**Work instructions**: Could the lines from the line bearing "white-space: nowrap;" to the end of the records below be copied exactly, with the pictures left out and no other lines added?

**Material provided**:

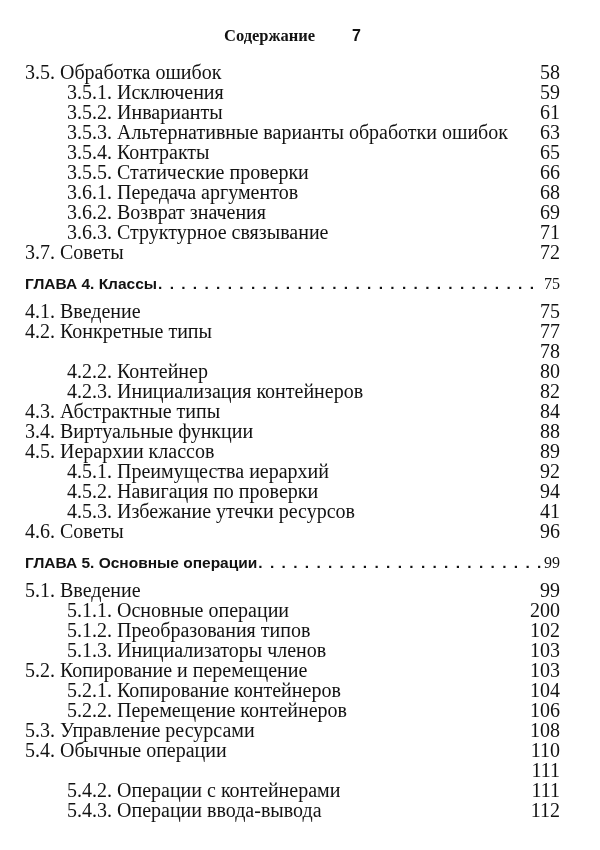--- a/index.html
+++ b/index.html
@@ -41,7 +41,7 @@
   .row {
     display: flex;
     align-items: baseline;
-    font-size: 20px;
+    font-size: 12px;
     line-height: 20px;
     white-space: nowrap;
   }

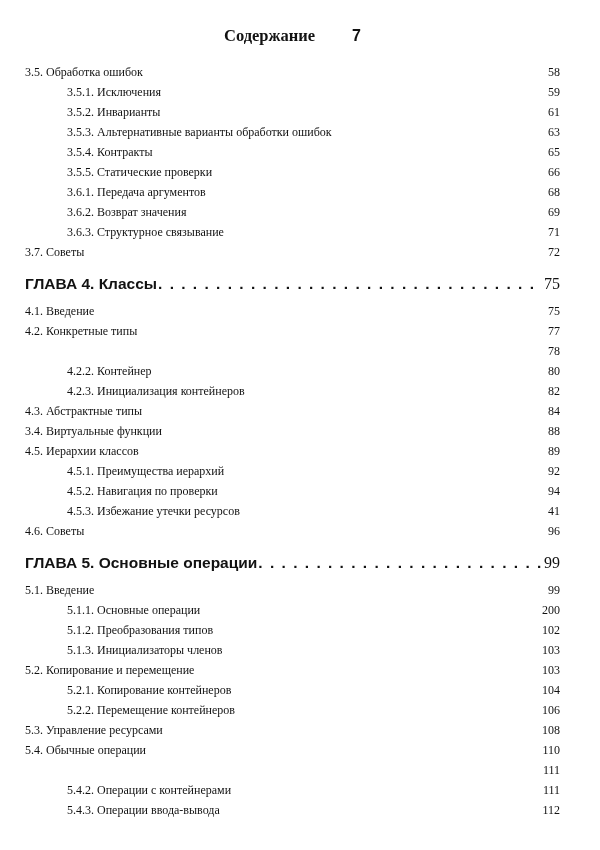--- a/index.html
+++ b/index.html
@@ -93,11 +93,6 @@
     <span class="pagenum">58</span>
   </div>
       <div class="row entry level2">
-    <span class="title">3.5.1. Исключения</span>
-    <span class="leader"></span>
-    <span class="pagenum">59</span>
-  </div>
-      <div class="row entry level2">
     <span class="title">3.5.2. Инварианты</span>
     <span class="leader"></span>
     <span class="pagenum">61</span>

**Result for this exercise**:
     white-space: nowrap;
   }

--- a/index.html
+++ b/index.html
@@ -93,11 +93,6 @@
     <span class="pagenum">58</span>
   </div>
       <div class="row entry level2">
-    <span class="title">3.5.1. Исключения</span>
-    <span class="leader"></span>
-    <span class="pagenum">59</span>
-  </div>
-      <div class="row entry level2">
     <span class="title">3.5.2. Инварианты</span>
     <span class="leader"></span>
     <span class="pagenum">61</span>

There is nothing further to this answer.